Earlier this year, the Danish Minister for Employment introduced a Bill to amend the Danish Workers’ Compensation Act for the purpose of, among other things, relaxing the requirements for when an injury can be recognised as an industrial injury. The Danish Parliament has now passed the new Act without amendments.
According to the background legislative material, the reason for easing the concept of industrial accidents is the Danish Ministry of Employment’s assessment that the definition of an industrial injury had become too narrow in practice. Current practice is that injuries that do not require treatment to heal, resolve or abate cannot be recognised as industrial injuries.

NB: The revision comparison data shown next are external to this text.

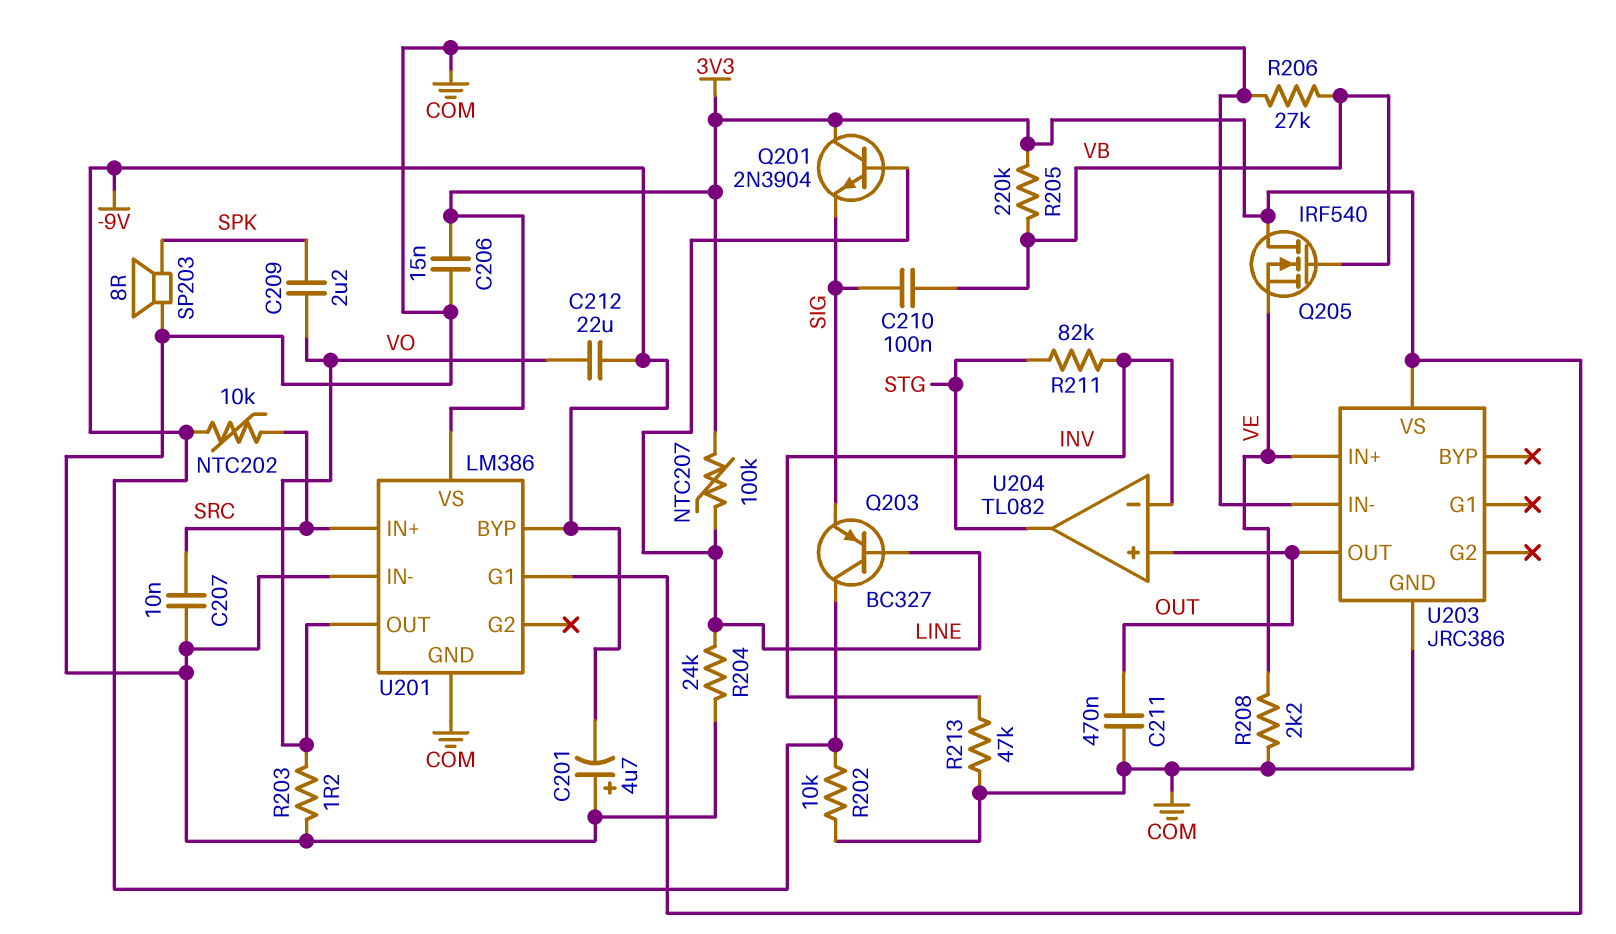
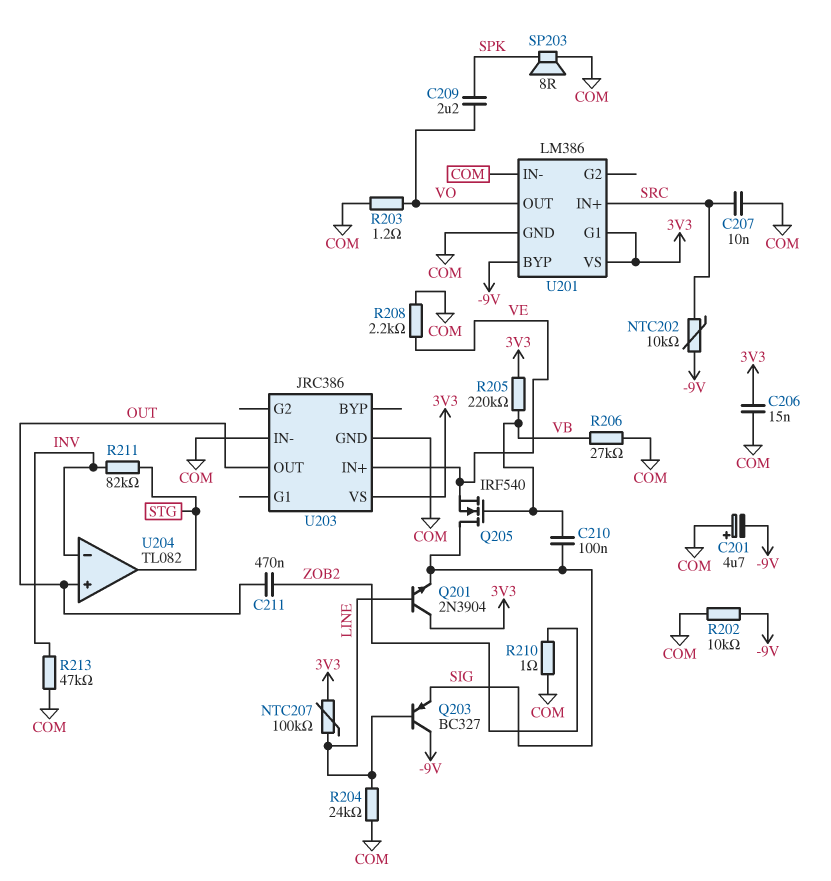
C211: 470nF (COM, OUT) -> 470nF (OUT, ZOB2)
C212: 22uF (-9V, VO) -> none
Q205: NMOS IRF540 (G VB, D 3V3, S VE) -> NMOS IRF540 (G VB, D SIG, S VE)
R210: none -> 1 (COM, ZOB2)

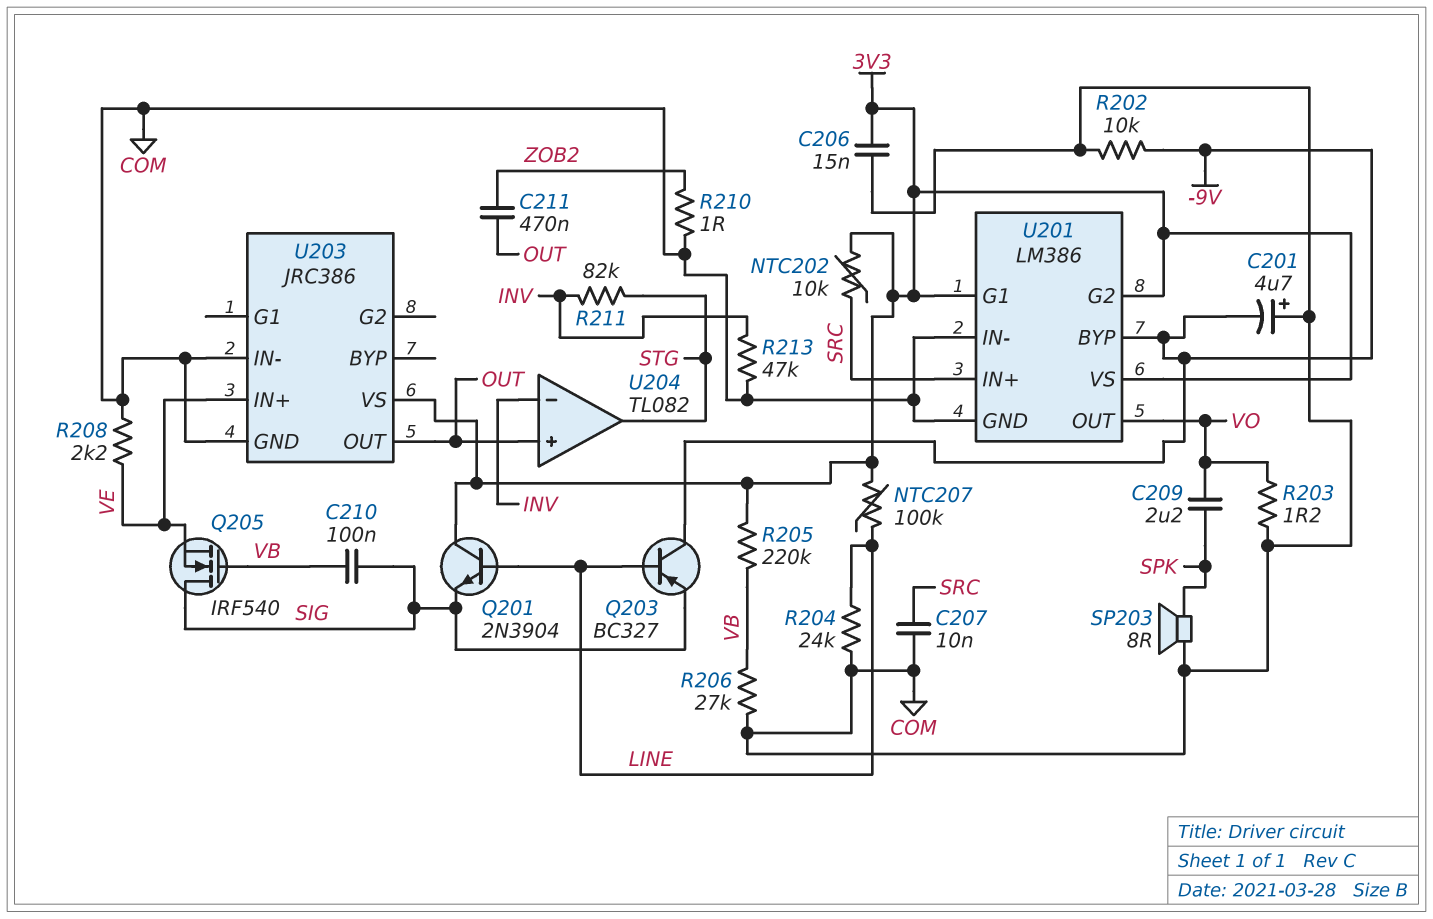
NTC202: 10k (-9V, SRC) -> 10k (3V3, SRC)
U201 pin G2: none -> 3V3

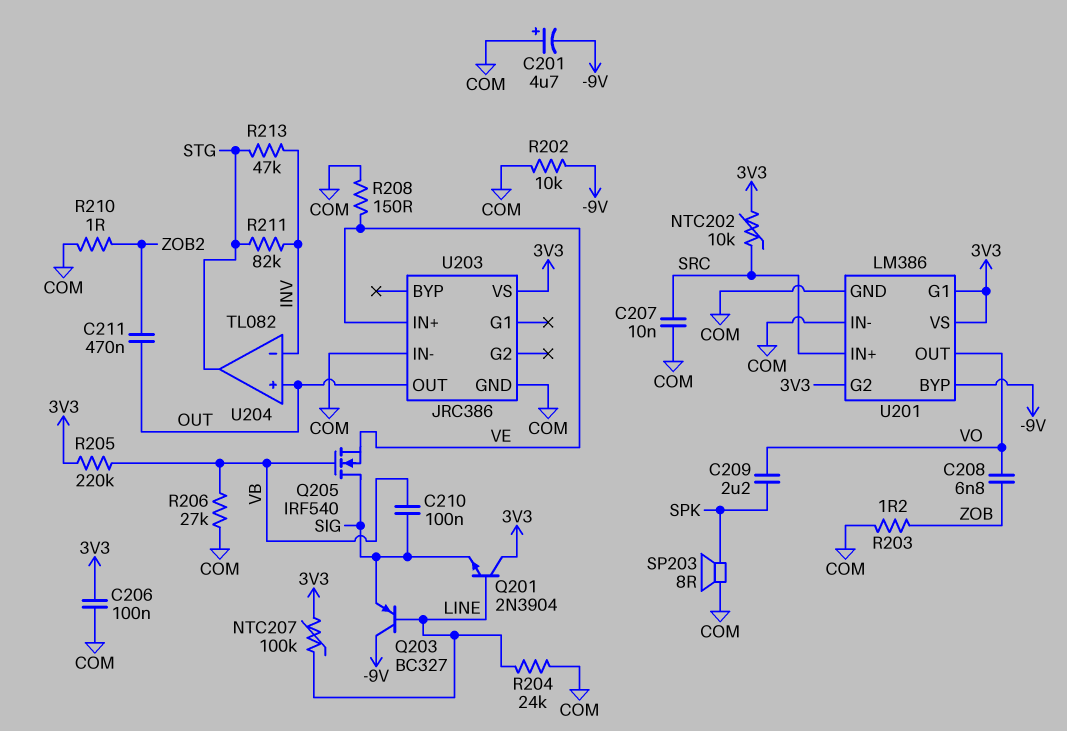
C206: 15nF (3V3, COM) -> 100nF (3V3, COM)
C208: none -> 6.8nF (VO, ZOB)
R203: 1.2 (COM, VO) -> 1.2 (COM, ZOB)
R208: 2.2k (COM, VE) -> 150 (COM, VE)
R213: 47k (COM, INV) -> 47k (INV, STG)

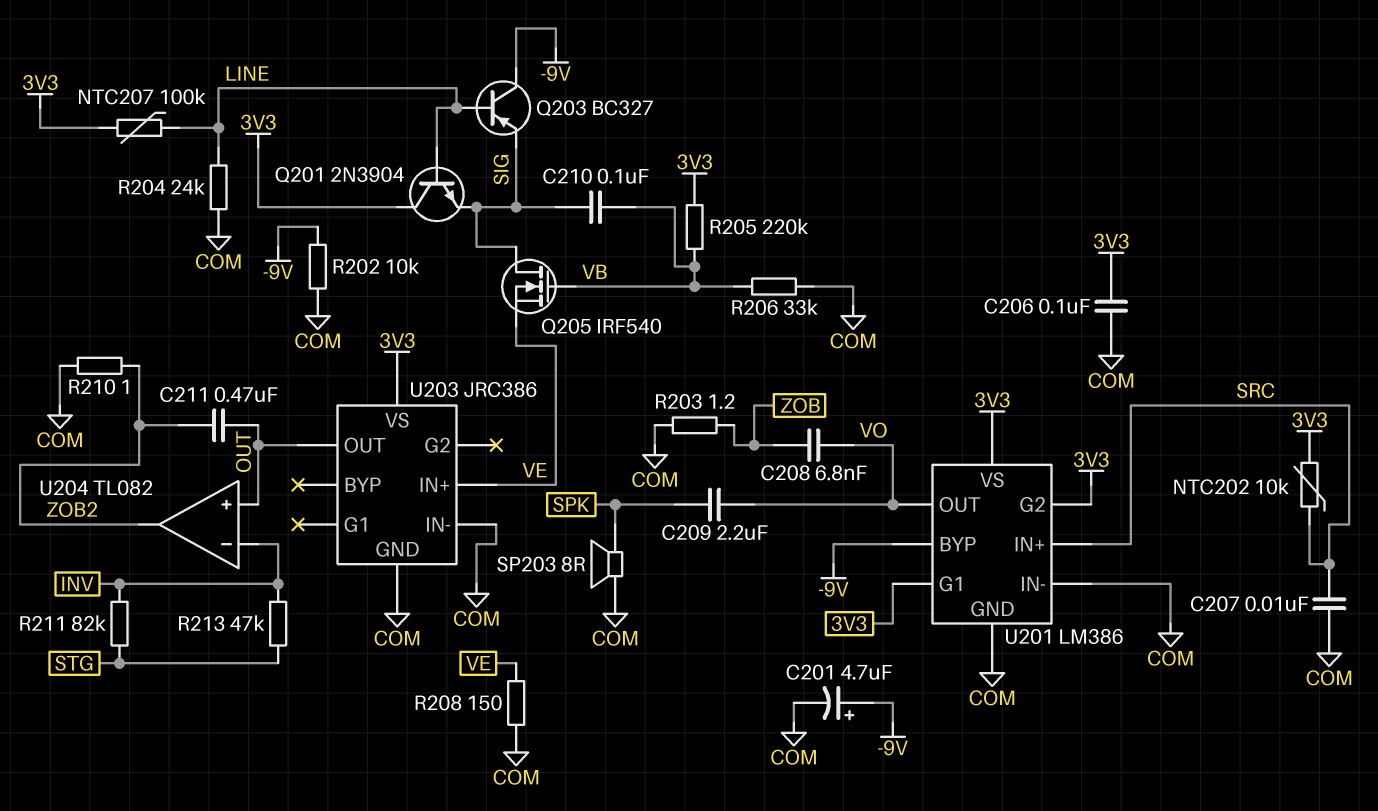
C201: 4.7uF (plus COM, minus -9V) -> 4.7uF (plus -9V, minus COM)
R206: 27k (COM, VB) -> 33k (COM, VB)
U204 pin out: STG -> ZOB2

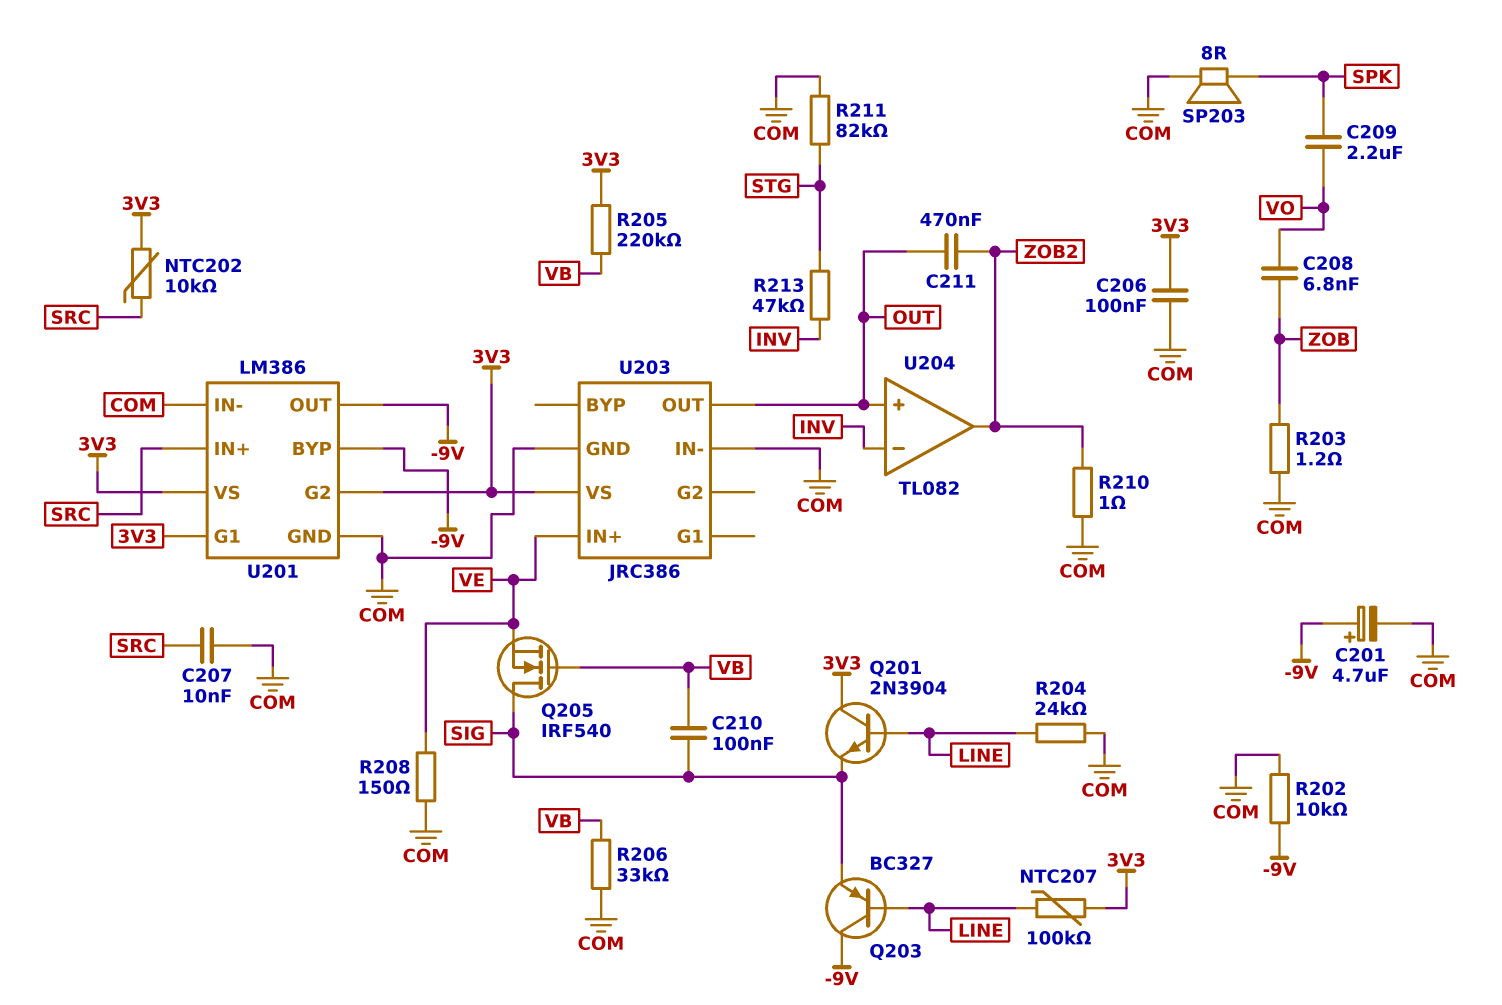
R211: 82k (INV, STG) -> 82k (COM, STG)
U201 pin OUT: VO -> -9V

The new Act therefore specifically states that ‘temporary’ injuries can also be recognised as industrial accidents.
The background legislative material states that a ‘temporary’ injury means an injury that does not necessarily require treatment to heal or resolve. Examples include a wound, strain or minor psychological reaction that heals or passes without intervention within a short period of time. The decisive factor in establishing whether an injury can be characterised as temporary is, pursuant to the legislative material, if the injury has psychological or physical consequences ‘which in any way affect the general condition or daily life of the injured person either on a temporary or permanent basis.’
The new Act comes into force on 1 January 2020. This means the relaxation of the concept of industrial accidents will not apply to cases concerning accidents occurring before this date.